**Assignment:** Copy out the whole Strela forum thread below, word for word.

**Page extract:**
========
# Question On Strela



## Shurik (Oct 16, 2006)

How to set date?

is it vostok system?

(12-9-12-9...)


----------



## Mark_B (May 2, 2005)

Hi There,

Yes I believe it is.

I dont have mine on me at the moment (git my RLT 20 on today







), but from what I remember its probably more like 10-1-10-1, but yeah its the 'semi-quick' set date rather than quick set via the crown.

al the best,

Mark.


----------



## PhilM (Nov 5, 2004)

That will work, just make sure you go far enough past the 1 or it won't change over


----------



## Shurik (Oct 16, 2006)

thanks gentlemen you re very kind

and another question

(as long as someone answers i ll keep asking...







)

there is a small gap between the crown and the body of the watch

i mean that the crown makes the effect of a small mushroom on the side of the case (about 0.3 / 0.5 mm )

have you ever seen such a model or is it the new generation of poljot strela (as i got a 2 digit number around 10 / 500)


----------



## PhilM (Nov 5, 2004)

Hi Shurik, the gap is normal as it's not a locking \ screw in crown







As for your number, just checked mine and it's no. 11 / 500









But I'm sure that there are more number 11 / 500, out there of these


----------



## Shurik (Oct 16, 2006)

hehe mine is 16 like my birth day ...


----------
========
Items listed in a dataset
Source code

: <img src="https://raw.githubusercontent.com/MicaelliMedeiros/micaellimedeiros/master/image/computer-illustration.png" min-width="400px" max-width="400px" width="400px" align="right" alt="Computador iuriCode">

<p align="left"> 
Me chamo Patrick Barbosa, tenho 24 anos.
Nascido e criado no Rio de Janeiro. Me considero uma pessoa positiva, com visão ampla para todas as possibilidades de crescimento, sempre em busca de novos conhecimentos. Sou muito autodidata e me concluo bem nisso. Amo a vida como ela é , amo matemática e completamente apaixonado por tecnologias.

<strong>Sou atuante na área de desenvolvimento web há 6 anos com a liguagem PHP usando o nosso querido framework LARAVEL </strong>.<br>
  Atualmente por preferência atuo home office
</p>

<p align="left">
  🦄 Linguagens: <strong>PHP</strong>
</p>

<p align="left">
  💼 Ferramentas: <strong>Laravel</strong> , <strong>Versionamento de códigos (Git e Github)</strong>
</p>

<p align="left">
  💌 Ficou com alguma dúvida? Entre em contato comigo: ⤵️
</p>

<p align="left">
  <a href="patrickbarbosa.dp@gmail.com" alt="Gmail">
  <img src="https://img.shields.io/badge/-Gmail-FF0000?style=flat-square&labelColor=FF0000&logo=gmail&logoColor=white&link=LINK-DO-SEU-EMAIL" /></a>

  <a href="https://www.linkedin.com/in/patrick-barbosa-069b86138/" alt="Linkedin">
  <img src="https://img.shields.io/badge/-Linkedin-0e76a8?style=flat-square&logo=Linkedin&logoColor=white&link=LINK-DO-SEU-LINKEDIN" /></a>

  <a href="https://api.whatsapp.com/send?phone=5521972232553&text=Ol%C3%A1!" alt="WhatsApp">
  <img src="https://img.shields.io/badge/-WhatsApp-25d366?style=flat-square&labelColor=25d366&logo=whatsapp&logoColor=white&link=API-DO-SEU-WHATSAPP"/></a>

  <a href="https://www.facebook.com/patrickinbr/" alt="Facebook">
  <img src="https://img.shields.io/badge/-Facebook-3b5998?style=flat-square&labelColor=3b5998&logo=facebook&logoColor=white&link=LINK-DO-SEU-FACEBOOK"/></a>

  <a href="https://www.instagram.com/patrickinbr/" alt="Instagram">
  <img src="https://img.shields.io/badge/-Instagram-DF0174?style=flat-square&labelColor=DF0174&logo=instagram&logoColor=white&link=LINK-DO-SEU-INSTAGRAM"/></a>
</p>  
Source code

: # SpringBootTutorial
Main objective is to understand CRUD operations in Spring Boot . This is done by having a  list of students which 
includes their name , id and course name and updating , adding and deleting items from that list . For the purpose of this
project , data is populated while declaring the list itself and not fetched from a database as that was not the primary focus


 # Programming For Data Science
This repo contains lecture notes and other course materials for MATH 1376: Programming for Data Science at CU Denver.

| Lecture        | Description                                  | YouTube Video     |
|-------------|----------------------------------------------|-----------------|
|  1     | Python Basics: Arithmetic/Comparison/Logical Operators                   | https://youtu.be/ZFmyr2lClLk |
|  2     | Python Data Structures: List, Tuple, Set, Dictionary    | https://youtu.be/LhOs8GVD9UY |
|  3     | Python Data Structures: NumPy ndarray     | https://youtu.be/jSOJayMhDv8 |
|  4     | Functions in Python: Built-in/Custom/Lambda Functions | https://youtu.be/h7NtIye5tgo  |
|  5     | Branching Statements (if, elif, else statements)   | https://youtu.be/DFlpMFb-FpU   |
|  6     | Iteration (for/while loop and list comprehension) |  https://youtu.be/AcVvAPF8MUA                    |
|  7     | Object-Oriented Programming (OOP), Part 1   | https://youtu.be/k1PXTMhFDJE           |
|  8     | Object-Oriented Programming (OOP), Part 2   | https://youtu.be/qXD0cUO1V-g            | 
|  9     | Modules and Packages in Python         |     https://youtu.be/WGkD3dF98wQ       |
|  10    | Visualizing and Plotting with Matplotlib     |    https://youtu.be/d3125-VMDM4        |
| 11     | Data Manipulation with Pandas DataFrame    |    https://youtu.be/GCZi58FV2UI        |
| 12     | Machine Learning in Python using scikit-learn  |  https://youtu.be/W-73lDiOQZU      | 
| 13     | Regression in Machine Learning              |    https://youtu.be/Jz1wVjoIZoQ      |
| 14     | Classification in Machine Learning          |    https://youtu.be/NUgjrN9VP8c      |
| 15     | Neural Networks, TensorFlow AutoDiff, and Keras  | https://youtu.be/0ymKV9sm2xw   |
========
**Completed task:**
# Question On Strela



## Shurik (Oct 16, 2006)

How to set date?

is it vostok system?

(12-9-12-9...)


----------



## Mark_B (May 2, 2005)

Hi There,

Yes I believe it is.

I dont have mine on me at the moment (git my RLT 20 on today







), but from what I remember its probably more like 10-1-10-1, but yeah its the 'semi-quick' set date rather than quick set via the crown.

al the best,

Mark.


----------



## PhilM (Nov 5, 2004)

That will work, just make sure you go far enough past the 1 or it won't change over


----------



## Shurik (Oct 16, 2006)

thanks gentlemen you re very kind

and another question

(as long as someone answers i ll keep asking...







)

there is a small gap between the crown and the body of the watch

i mean that the crown makes the effect of a small mushroom on the side of the case (about 0.3 / 0.5 mm )

have you ever seen such a model or is it the new generation of poljot strela (as i got a 2 digit number around 10 / 500)


----------



## PhilM (Nov 5, 2004)

Hi Shurik, the gap is normal as it's not a locking \ screw in crown







As for your number, just checked mine and it's no. 11 / 500









But I'm sure that there are more number 11 / 500, out there of these


----------



## Shurik (Oct 16, 2006)

hehe mine is 16 like my birth day ...


----------